Tuesday, September 08, 2015
Where Trek No Longer Goes?
What will the new Star Trek movie be about?
An article in The Guardian states its premise in its title: "Climate change is so dire we need a new kind of science fiction to make sense of it." Writer Claire L. Evans suggests that it's a need that isn't being sufficiently addressed.
Climate catastrophe is implied in recent science fiction films, but they are mostly dystopian, post-apocalyptic. The article (originally published online at Creative Times Reports) asserts: "The stories we tell ourselves can help us understand, and maybe even adapt, to this new world. But the dour dystopias and escapist fantasies of our current science fiction diet just won’t do. We need something new: a form of science fiction that tackles the radical changes of our pressing and strange reality."
The article (or more properly, the opinion piece) notes the existence of a subgenre called cli-fi (climate science fiction) but calls for something broader, to be called "Anthropocene fiction," from the term that many scientists propose for the current epoch on Earth dominated and determined by humanity.
The article ignored at least one work that qualifies, although I suppose it can be argued it isn't science fiction (Kim Stanley Robinson's Science in Washington trilogy, which he's updating and condensing for his upcoming Green Earth novel.)
But the paragraph that caught my eye began: "Sci-fi has always mirrored the time of its writing.

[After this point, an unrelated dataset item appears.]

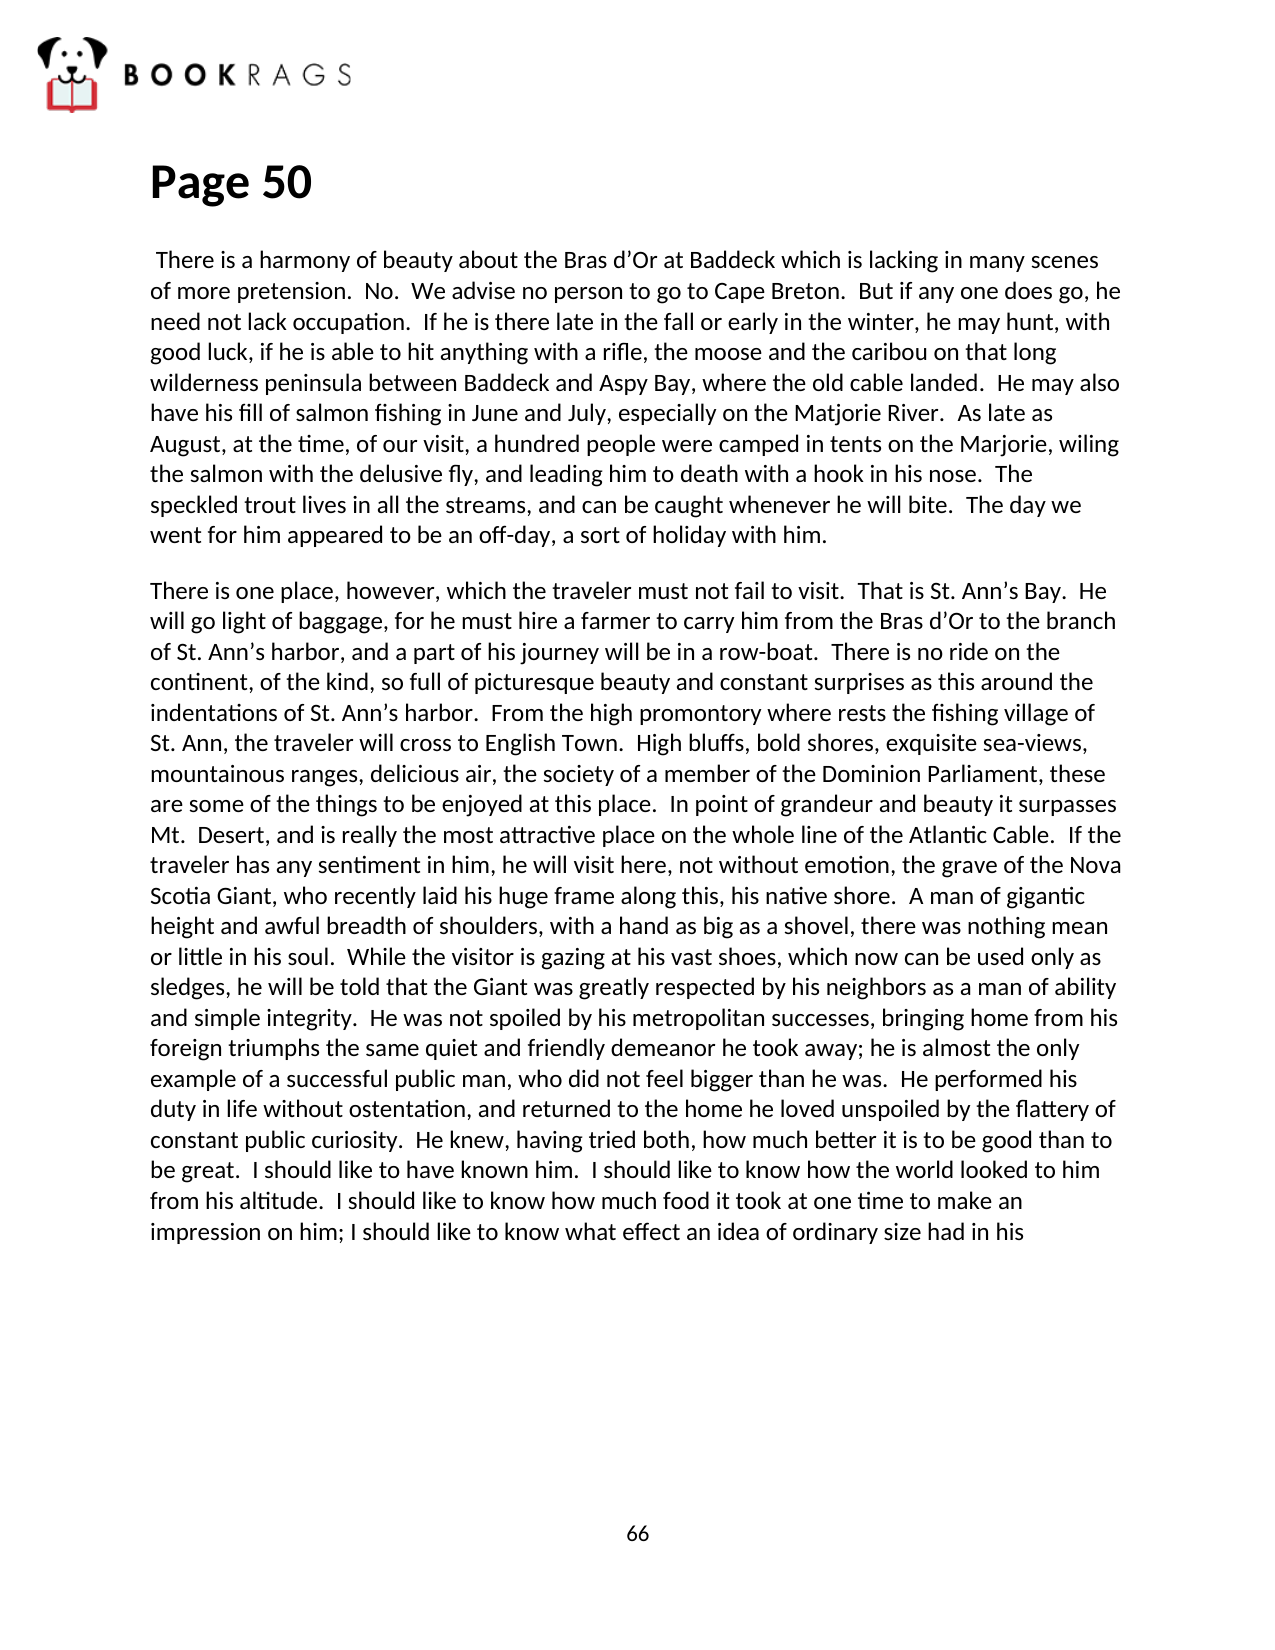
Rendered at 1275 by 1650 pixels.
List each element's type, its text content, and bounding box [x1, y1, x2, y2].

The themes of Star Trek – race relations, Cold War fears, American imperialism – were rooted in the politics of the 1960s."
Of course we all know that original series Star Trek stories dealt on some meaningful level with important issues of the time as well as examining implications of the future it portrayed. This is one of the essential qualities of Star Trek, basic to its identity and its soul.
But the article goes on to discuss issues of subsequent decades, especially environmental issues, without mentioning Star Trek again. Star Trek, according to this view, is a 1960s phenomenon, period.
Strictly speaking, it's not true. Fans can point to episodes of subsequent series' that dealt with issues of their time. The Next Generation took on many, including terrorism and torture. It can even be argued that the film Star Trek Into Darkness was basically about the Iraq war, although long after it was mostly over.
Star Trek IV: The Voyage Home had an environmental message for the 1980s: saving the whales is saving us. But even though I'm sure fans can think of other stories, it does seem to me that Star Trek tended to assume environmental responsibility in the future rather than tell stories about it.
Apparently nobody much liked this episode, but in substituting a disastrous effect of warp drive for the disastrous effects of industrial processes on Earth, it pretty courageously got to the nub of the problem for some people--the painful realization of the environmental harm accidentally caused by expanding technology, and the costs--cultural and personal costs--of addressing it. It's threatening, and more than physically.
Ironically, the writers may have had in mind the issue of damage to the ozone layer rather than global heating, but as it has turned out, threats to the ozone layer from certain chemicals and processes were rather quickly and painlessly dealt with, with international treaties and the cooperation of businesses. The episode is now more relevant to the larger problems of dealing with global heating and the climate crisis. And perhaps with that in mind, the story improves.
There was a highly praised episode of TNG that metaphorically dealt with the possible apocalyptic effects of the climate crisis, "The Inner Light." I make this parallel in my posts on it here. It suggests the consequences of inaction, of ignoring the issue. That's especially important in 2015, as the world gathers for what may well be its last chance to forge an international agreement to save the future from ultimate catastrophe. But even with efforts to deal with the causes of the climate crisis, the planet faces the many effects of past greenhouse gas pollution.
The point suggested by this comment on Star Trek of the 1960s remains. The climate crisis is the most consequential issue of our time. It may threaten civilization and life on this planet, including humanity's future--and including the ability to take humans to other worlds. In any case, it is clearly going to change the lives and occupy the time of generations into the foreseeable future. If Star Trek were doing now what it did in the 1960s, this profound subject would be unavoidable.
What will the new Star Trek movie be about?